La pregunta legítima –con todo el respeto–, es si dicha actitud de piadosa dependencia responde más a la necesidad psicorreligiosa del creyente que a la respuesta que pueda recibir de Dios. Porque la cotidianidad en cualquier asunto de la vida nos enseña que dicha respuesta viene siempre de otro lado, aunque se la otorguemos a Dios. Un test relevante que nos muestra esta realidad tiene que ver con la salud: si vamos al hospital, nos curamos; pero si prescindimos de la institución médica con sus recursos tecnológicos, farmacológicos y humanos nos exponemos irremediablemente a lo peor, ¡aunque lo hayamos puesto en las manos de Dios! Cualquier excepción –que la habrá– confirma esta regla. Otra observación de la misma cotidianidad tiene que ver con las desgracias naturales: estas no hacen acepción de personas, las víctimas en estos casos pertenecen a todos los estratos y condiciones sociales: ricos y pobres, buenos y malos, creyentes y ateos, etc. lo que significa que Dios está al margen de estos sucesos naturales, tanto para bien como para mal. Ante esta realidad incuestionable la piedad religiosa busca refugio en el resignado subterfugio: ¡Dios tiene un propósito que ahora no conocemos!
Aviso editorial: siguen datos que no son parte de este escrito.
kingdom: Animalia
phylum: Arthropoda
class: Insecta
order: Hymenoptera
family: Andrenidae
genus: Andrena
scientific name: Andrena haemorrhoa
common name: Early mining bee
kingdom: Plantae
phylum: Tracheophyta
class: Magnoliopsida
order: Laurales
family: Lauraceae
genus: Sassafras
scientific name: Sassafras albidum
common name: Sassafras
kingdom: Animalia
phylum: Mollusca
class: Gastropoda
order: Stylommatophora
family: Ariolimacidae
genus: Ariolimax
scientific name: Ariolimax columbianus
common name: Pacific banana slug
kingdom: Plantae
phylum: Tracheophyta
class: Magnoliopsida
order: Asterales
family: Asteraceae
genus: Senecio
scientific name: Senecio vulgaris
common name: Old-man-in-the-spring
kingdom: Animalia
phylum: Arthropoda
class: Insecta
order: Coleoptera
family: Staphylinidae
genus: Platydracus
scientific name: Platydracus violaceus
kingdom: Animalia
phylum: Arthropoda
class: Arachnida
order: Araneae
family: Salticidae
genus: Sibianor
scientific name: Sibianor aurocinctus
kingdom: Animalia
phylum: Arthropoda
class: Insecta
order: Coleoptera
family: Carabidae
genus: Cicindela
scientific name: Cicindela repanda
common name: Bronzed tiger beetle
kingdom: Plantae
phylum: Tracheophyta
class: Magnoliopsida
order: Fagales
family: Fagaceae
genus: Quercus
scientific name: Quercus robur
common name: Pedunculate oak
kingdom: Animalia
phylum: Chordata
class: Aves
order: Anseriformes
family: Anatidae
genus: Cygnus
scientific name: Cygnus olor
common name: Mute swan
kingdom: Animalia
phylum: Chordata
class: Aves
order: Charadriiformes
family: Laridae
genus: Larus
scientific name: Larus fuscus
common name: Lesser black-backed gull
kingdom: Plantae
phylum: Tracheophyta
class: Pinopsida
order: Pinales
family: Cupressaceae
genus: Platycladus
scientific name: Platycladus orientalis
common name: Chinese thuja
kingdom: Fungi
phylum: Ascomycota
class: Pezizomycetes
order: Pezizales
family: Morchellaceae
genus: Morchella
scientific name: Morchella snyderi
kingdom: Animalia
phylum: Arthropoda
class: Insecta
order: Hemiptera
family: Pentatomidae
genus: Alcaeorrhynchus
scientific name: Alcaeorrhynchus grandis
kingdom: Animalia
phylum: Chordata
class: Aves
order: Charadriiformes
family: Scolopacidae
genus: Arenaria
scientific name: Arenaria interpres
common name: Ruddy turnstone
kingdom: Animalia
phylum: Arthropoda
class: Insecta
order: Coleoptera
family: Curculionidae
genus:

Por desgracia, con demasiada frecuencia en los sermones se abusa de aquellos textos que prometen esperanza, sobre todo materiales o físicas, como las relacionadas con la salud, que al final producen más frustración que sosiego en las personas que pasan por alguna experiencia adversa (el “sosiego” suele ser de corto plazo). Sería más honesto (com)prometer a la hermandad para que la solidaridad de esta sea la que supla las necesidades, al menos las materiales, de los justos. Obviamente, esta perspectiva procede de una manera diferente de entender a Dios, consecuencia de una crítica cultivada en el tiempo (ver “Cómo llegamos a creer lo que creemos” en este ejemplar de la revista, p.58).

A pesar de la pesimista realidad que nos ofrece la cotidianidad, la piedad religiosa insta al creyente a acudir a Dios bien para solicitar de su ayuda, o bien para alabarle con cánticos cuyas letras rezuman frases devotas, inspiradas en los textos sagrados (sean del grupo religioso que sea). Esto parece inevitable, ha sido así desde la etapa del homo sapiens, y lo seguirá siendo. Pero el predicador de turno debe cuidarse mucho de lanzar con ligereza promesas divinas en momentos críticos de la vida de las personas… aunque lo diga la Biblia.